317 BC in various calendars
- Gregorian calendar: 317 BC CCCXVII BC
- Ab urbe condita: 437
- Ancient Egypt era: XXXIII dynasty, 7
- - Pharaoh: Ptolemy I Soter, 7
- Ancient Greek Olympiad (summer): 115th Olympiad, year 4
- Assyrian calendar: 4434
- Balinese saka calendar: N/A
- Bengali calendar: −910 – −909
- Berber calendar: 634
- Buddhist calendar: 228
- Burmese calendar: −954
- Byzantine calendar: 5192–5193
- Chinese calendar: 癸卯年 (Water Rabbit) 2381 or 2174 — to — 甲辰年 (Wood Dragon) 2382 or 2175
- Coptic calendar: −600 – −599
- Discordian calendar: 850
- Ethiopian calendar: −324 – −323
- Hebrew calendar: 3444–3445
- - Vikram Samvat: −260 – −259
- - Shaka Samvat: N/A
- - Kali Yuga: 2784–2785
- Holocene calendar: 9684
- Iranian calendar: 938 BP – 937 BP
- Islamic calendar: 967 BH – 966 BH
- Javanese calendar: N/A
- Julian calendar: N/A
- Korean calendar: 2017
- Minguo calendar: 2228 before ROC 民前2228年
- Nanakshahi calendar: −1784
- Thai solar calendar: 226–227
- Tibetan calendar: ཆུ་མོ་ཡོས་ལོ་ (female Water-Hare) −190 or −571 or −1343 — to — ཤིང་ཕོ་འབྲུག་ལོ་ (male Wood-Dragon) −189 or −570 or −1342

= 317 BC =

Year 317 BC was a year of the pre-Julian Roman calendar.

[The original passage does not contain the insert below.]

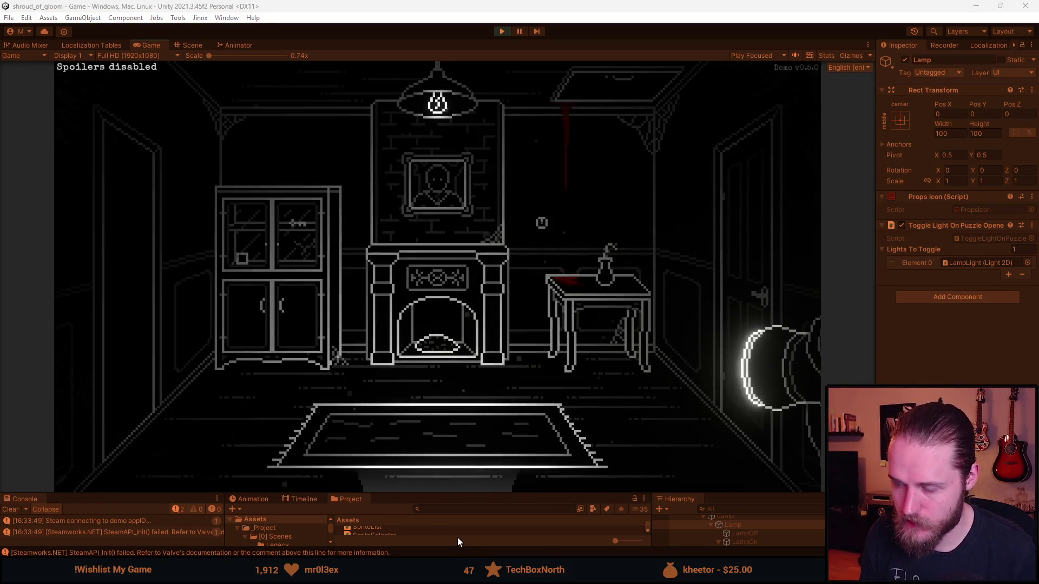
pyautogui.press('alt+Tab')
pyautogui.scroll(-1, 373, 194)
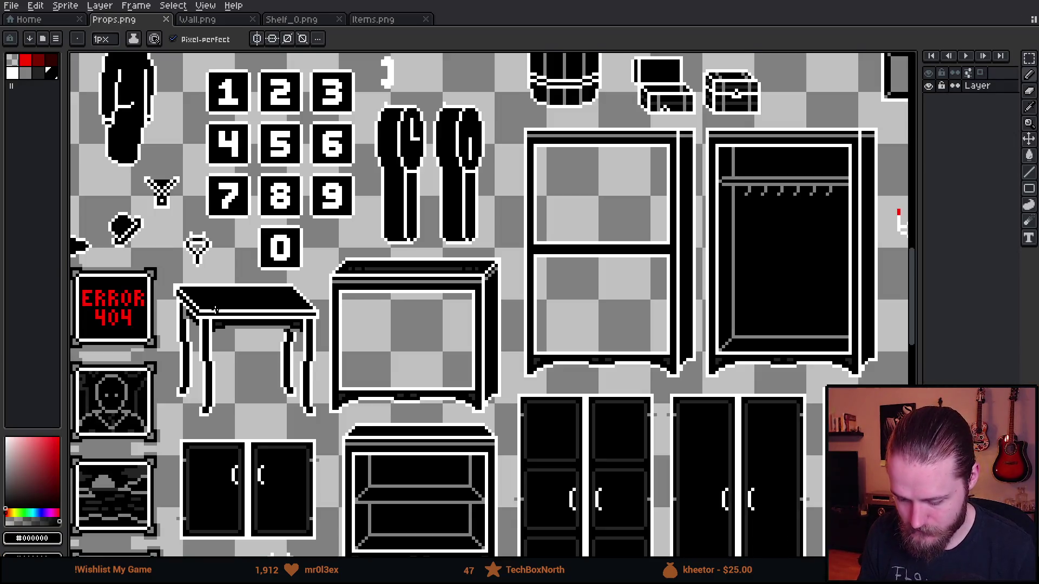
# - Pick dark grey, dot trial pixels on the black table top, then undo them
pyautogui.scroll(2, 193, 260)
pyautogui.scroll(2, 267, 309)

At the time, it was known as the Year of the Consulship of Brutus and Barbula (or, less frequently, year 437 Ab urbe condita). The denomination 317 BC for this year has been used since the early medieval period, when the Anno Domini calendar era became the prevalent method in Europe for naming years.

== Events ==

=== By place ===

==== Macedonian Empire ====
- Battle of Byzantium: At the start of the year, Antigonus Monophthalmus sends Nicanor with a large fleet to do battle with Cleitus the White at the Hellespont. The two fleets meet in near Byzantium, Cleitus wins a victory in which some 70 ships of Nicanor are captured, sunk or disabled, the remnant escaping to Chalcedon, where they are joined by Antigonus and his army. Antigonus orders the remaining 60 ships to be readied for renewed action, and assigns his strongest and most loyal soldiers as marines to these ships. Meanwhile, the Byzantines transport his archers, slingers and peltast to the European shore, where Cleitus's victorious forces were encamped. At dawn the next day Antigonus launches an assault by land and sea and catches Cleitus completely by surprise; Cleitus’s entire force is captured or killed.
- Seleucus joins Antigonus against Eumenes and recaptures Babylon.
- Battle of Paraitacene: The first battle of Western armies each with an elephant corps who fight for control over Alexander's empire. The armies of Antigonus and Eumenes fight each other near today's Isfahan in Persia with no clear victor.
- Armenia's Persian satrap, Ardvates, frees his country from Macedonian control.
- After capturing Athens from Macedonia's regent Polyperchon, Cassander entrusts the government of Athens to the Athenian orator, statesman, and philosopher, Demetrius Phalereus.
- Polyperchon flees to Epirus, where he joins Alexander the Great's mother Olympias, Alexander's widow Roxana, and Alexander's infant son Alexander IV. He forms an alliance with Olympias, who is acting as regent for Alexander IV, and King Aeacides of Epirus.
- While Cassander is occupied in the Peloponnesus, Olympias leads an army into Macedonia. She is initially successful, defeating the army of King Philip III Arrhidaeus and capturing King Philip and his wife, Eurydice, as well as Cassander's brother, Nicanor. She then has them murdered.
- Ptolemy marries Berenice, lady-in-waiting to his first wife Eurydice.

==== Sicily ====
- Acestorides, a native of Corinth, is made supreme commander by the citizens of Syracuse.
- After twice being banished for attempting to overthrow the oligarchical party, Agathocles returns with an army and banishes or murders about 10,000 citizens (including the oligarchs), and sets himself up as tyrant of Syracuse. Acestorides is banished from the city.

=== By topic ===

==== Art ====
- Private funeral monuments are banned in Athenian cemeteries.

==== Literature ====
- Menander wins the first prize at the Lenaian festival with his play Dyskolos (The Grouch).

== Deaths ==
- King Philip III of Macedon (b. c. 359 BC)
- Queen Eurydice III of Macedon
- Nicanor Macedonian officer of Cassander and the son in law of Aristotle.